Reader Trip Report: Podor, Senegal
When a man took down his fence so that we could drive into his back yard to camp, we realized what an unusual and special place Podor was. But our visit to Podor, Senegal, had really started a few days earlier in St Louis. We had taken a few days to rest after driving through Mauritania and crossing the border, and had used the time to chat to other travellers in the campsite about places worth visiting in Senegal. Since some travellers – and our trusty little guide book – mentioned Podor, we thought it would be worth a visit.
Podor is probably the northernmost town in Senegal. It lies some 200 kilometres east of St Louis, on the banks of the Senegal River, and across the water from Mauritania. The people of Podor are very proud of their up-andcoming tourist town; they value tourists and welcome them with open arms. We meandered our way to the two hotels on the tiny quay – both renovated warehouses of the French colonial era.

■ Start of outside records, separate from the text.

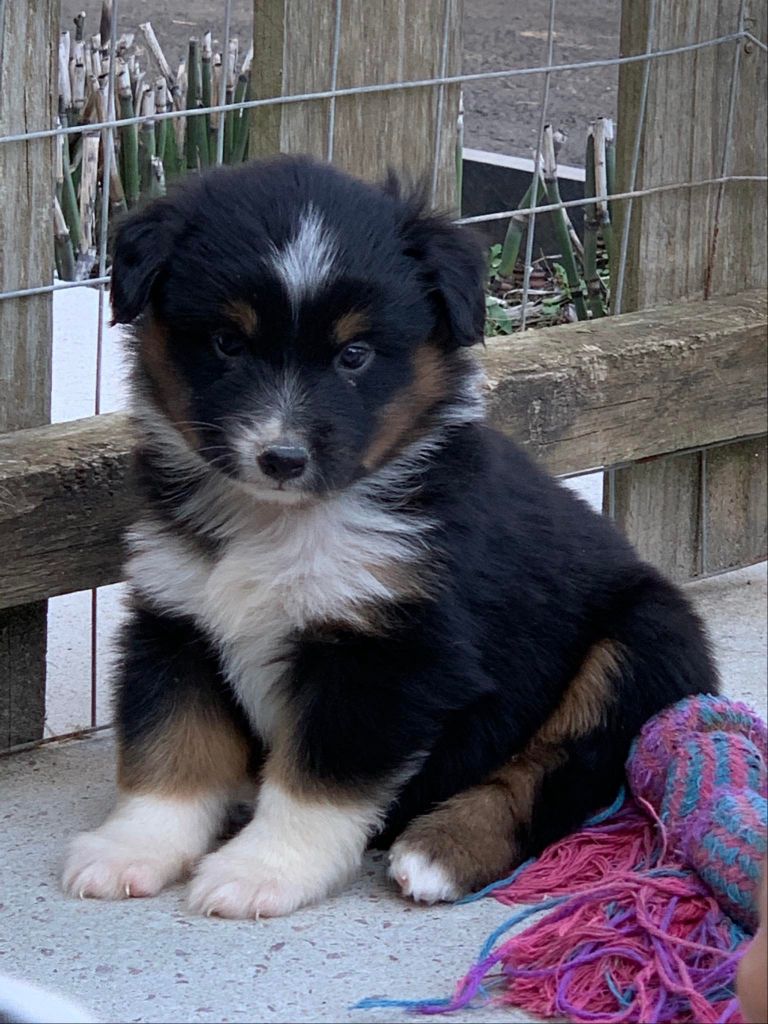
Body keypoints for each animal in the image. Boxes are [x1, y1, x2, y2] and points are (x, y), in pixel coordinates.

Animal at [61, 155, 720, 917]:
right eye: (227, 344)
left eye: (355, 355)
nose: (281, 458)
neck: (283, 522)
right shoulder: (177, 617)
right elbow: (171, 746)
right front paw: (131, 850)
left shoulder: (389, 652)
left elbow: (317, 779)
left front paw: (261, 871)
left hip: (643, 638)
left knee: (562, 768)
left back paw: (441, 850)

Our arrival in the afternoon coincided perfectly with the Senegalese equivalent of “siesta time” – all was quiet. Finally, we roused the hotel managers, but unfortunately neither was happy for us to park and flip open our rooftop tent. A young chap had been hanging around during this time, watching and listening. Our search for a campsite had not fallen on deaf ears – he told us that there was indeed camping in Podor! We were sceptical, but followed him as he directed us to La Terrasse, a restaurant which offered simple rooms and camping.

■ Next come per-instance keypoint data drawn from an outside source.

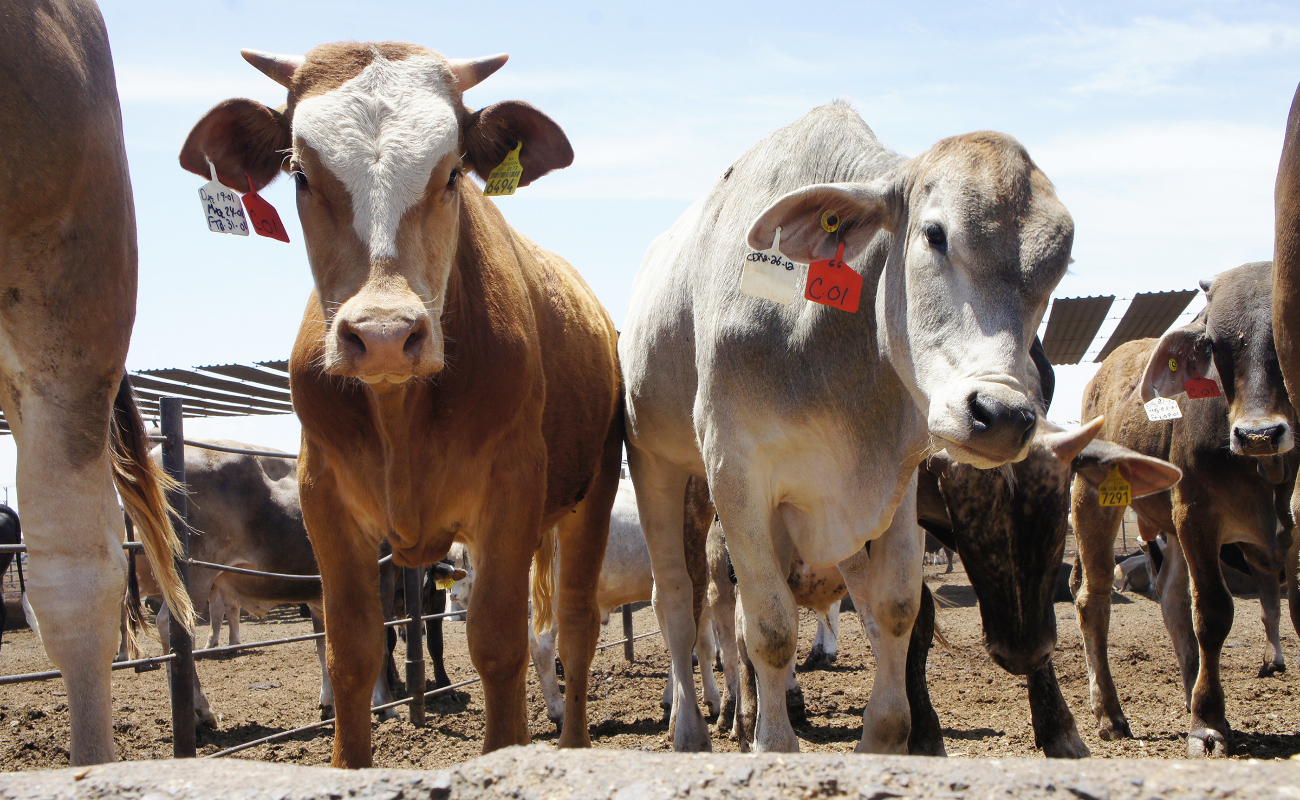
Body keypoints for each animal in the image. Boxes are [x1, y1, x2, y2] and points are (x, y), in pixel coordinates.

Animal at [180, 43, 621, 770]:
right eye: (299, 174)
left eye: (452, 174)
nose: (384, 334)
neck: (401, 416)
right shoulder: (324, 497)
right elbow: (354, 651)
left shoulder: (512, 487)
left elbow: (497, 644)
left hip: (593, 494)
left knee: (577, 627)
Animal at [624, 101, 1071, 749]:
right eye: (934, 234)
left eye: (1059, 266)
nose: (1003, 414)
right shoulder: (735, 472)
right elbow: (769, 627)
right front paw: (772, 742)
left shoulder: (894, 479)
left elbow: (897, 610)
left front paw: (887, 737)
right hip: (658, 467)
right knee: (680, 606)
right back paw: (689, 728)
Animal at [1076, 262, 1300, 759]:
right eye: (1214, 344)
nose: (1258, 435)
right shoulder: (1197, 513)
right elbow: (1212, 613)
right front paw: (1208, 724)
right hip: (1094, 501)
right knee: (1092, 600)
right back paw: (1109, 713)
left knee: (1171, 599)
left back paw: (1188, 689)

It didn’t look promising when we arrived – no real camping to speak of, and the same siesta activities seemed to prevail. But then Kaz appeared, all smiles. Of course, he was keen for us to take a room – and proudly showed us his basic offering. However, we were keen to sleep in our own bed after a long day on the road. It took some explaining – in French, naturally – that we had our own “maison” (house) with the “chambre” (bedroom) on the roof, before he understood: we needed to move our vehicle into his backyard. ‘No problem,’ he declared when we pointed out that there was no gate. He merely took down a section of his fence so that we could negotiate our way between the tree and the standing tap into the back of the property, and park. At this stage, the whole extended family, and everyone else passing by, was waiting to see Viking Explorer flip open the tent to reveal our “chambre;” after which I proudly opened the tailgate to show where my “cuisine” (kitchen) was. Much head shaking, open mouths and laughter followed!
Kaz was an interesting man. He spoke a little English – and was keen to practise – so the conversation was carried on in broken English, punctuated by French. One of his sisters lives in Germany and is a professor of sociology. His other sister lives next door, and works at a hotel south of Dakar. He commented particularly on the European style of marriage being more of a partnership than the Senegalese style – I believe an element of polygamy is still practised in the latter. He certainly seemed more worldly than either of us had really expected an inhabitant of a tiny, tucked-away African town to be. Stereotypes are just too lazy, sometimes.